HP is not a stranger to bad decisions. Come on, this is the company that turned down the Woz's Apple 1. But the way that the announcements were made about the fate of the WebOS tablets and the possibility of selling off the PC division is very suspect. You can look at it one of two ways. Either HP was trying to appease the markets by ditching a low performing unit whose operating profit was 5.7% (and a mere 38 billion in revenue) or it has been working on it some time ago as part of a broader plan to make over the company into something that the CEO better understands. HP's current CEO is from the financial and enterprise world, previously in SAP. The consumer market is probably something he just doesn't want to deal with.
Like in my previous post, it really makes me feel old when I see things like this happen again.

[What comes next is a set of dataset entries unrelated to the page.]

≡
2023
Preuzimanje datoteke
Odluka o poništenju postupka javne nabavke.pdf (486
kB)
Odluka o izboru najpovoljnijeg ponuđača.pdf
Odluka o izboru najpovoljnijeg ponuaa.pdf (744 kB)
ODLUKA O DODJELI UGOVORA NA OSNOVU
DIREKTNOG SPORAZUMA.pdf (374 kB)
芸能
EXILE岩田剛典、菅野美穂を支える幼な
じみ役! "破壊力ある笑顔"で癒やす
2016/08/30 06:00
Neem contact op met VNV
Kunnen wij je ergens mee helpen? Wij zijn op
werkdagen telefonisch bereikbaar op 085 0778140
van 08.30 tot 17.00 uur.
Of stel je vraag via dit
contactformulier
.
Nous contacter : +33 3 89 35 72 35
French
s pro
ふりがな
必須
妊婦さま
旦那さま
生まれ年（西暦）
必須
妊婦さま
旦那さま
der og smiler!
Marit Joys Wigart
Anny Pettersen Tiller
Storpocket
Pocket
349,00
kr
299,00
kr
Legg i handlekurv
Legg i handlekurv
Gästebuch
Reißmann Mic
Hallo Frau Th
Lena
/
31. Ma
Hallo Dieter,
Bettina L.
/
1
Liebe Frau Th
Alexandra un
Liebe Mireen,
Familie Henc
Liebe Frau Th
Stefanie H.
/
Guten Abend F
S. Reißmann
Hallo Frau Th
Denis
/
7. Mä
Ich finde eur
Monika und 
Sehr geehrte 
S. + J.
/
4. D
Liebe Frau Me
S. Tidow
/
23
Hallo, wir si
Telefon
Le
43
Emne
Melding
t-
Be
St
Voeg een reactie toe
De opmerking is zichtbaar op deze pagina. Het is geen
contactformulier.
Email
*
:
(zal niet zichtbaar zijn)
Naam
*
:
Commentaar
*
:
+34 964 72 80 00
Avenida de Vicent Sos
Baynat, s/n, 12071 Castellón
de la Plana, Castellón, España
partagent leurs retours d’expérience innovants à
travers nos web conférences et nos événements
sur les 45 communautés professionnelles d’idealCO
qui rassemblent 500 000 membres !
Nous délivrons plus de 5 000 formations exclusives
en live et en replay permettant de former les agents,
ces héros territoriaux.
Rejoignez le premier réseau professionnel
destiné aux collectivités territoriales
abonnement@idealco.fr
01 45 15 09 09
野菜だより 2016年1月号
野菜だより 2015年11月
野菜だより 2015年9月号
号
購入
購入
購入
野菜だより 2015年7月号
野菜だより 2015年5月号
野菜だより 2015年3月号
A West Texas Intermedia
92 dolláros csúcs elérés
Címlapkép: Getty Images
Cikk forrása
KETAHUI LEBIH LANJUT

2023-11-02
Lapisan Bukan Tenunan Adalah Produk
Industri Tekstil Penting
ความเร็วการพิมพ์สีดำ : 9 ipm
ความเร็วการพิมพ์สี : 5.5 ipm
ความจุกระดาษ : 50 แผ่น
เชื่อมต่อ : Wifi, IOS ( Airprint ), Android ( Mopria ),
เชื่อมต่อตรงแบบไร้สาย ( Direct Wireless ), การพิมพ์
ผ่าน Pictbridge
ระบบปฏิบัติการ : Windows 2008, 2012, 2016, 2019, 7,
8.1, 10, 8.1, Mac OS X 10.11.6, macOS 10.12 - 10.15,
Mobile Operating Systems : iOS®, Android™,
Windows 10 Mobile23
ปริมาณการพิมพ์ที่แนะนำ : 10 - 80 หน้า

I've seen this behavior in CEOs before. A large telco appointed a new CEO from outside the company. He was basically an finance guy and probably viewed the world through those glasses. The telco was not losing money, wasn't making a small profit, just not making as much when compared to other companies of the same size. So he went into tinker mode and things became worse. He understood the financial goals to be reached and how to reach them but chose very poorly the mechanisms to achieve them. He chose an act typically done by companies in utter dire circumstances, a measure of last resort. The public relations disaster that followed didn't undermine the corporate customers but put doubt in the minds of consumers. This also lowered morale of the employees. This probably reinforced his view that things were wrong in the company. And he made more fixes that didn't seem to make things any better than they already were. Everywhere he turned, he saw a problem that needed fixing. And as finance people always do, the first thing to do is to tighten the purse strings. Which actually further lowered confidence in the company. The assumption was if there was smoke, the fire should come next. But it didn't. The company continued to make a good but not stellar profit. In an attempt to probably appease the stock market, he ended up bring the share price lower. His basic mistake: failure to understand what the company is about, what is it's business.
If that is Leo's aspiration, good luck HP. Dream all the IBM dreams you want.
(Epilogue- that telco CEO finally left for a CEO position at a bank and the bank flourished and grew to become a major player. The telco lured a CEO from another smaller telco and it flourished, too.)